Fortunately, it looks like the PDF is now linked from the talk: https://www.dropbox.com/s/knngq11tzdi0tdh/Alan%20Kay%20-%20T...
I didn't. I missed where you gave the title of your handout, though of course I did hear the description and much that followed.
What enlightened times we live in, such that a student can fail to give a teacher his undivided attention not just in the classroom but at a great distance.
Thanks very much for sharing all this.
(This is not to ding you for this, but to acknowledge that you are helping to make an important point for our times.)
I've been amazed and depressed to find that CS majors in major universities have vaguely heard of Doug Engelbart but virtually none have taken the trouble to type "Engelbart" into Google and follow up on the first 5 hits. (Depressing, because we put in a lot of effort back when things were much more difficult to get most people in the world within a few typed characters and button clicks of most of the important ideas and knowledge in the world -- but ... ?????)
A critical part of that thought process was the idea of using Carl Hewitt's PLANNER ideas as the interface to objects -- that was done around 1970, and we used some of it in the first Smalltalk (72).

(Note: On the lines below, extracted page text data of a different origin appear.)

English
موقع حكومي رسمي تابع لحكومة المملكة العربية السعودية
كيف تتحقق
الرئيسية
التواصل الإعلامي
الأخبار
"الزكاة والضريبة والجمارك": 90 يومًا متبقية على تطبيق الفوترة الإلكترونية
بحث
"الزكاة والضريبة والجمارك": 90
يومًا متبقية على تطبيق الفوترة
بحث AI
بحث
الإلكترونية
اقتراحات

He reminded me of this anecdote: In an intro to Anthropology video on Stanford's YouTube channel. The professor passed out a questionnaire that included, "Why are you taking this class?". Someone wrote, "Yes". I expected that kind of response in my biz classes @ CUNY, but not @ Stanford. Especially, in an Anthropology class.
Please try to be more diligent about what you are complaining about. It's clear that I didn't mean remotely what you imply.
Why wouldn't you take the trouble to check your memory before writing the above?
I enjoyed the hell out of both videos and will be watching them again because there was so much to unpack there. I didn't send an email because it's intimidating to email someone who has affected my life in so many ways, but I will take this opportunity to thank you for your work and for sharing your ideas in these videos.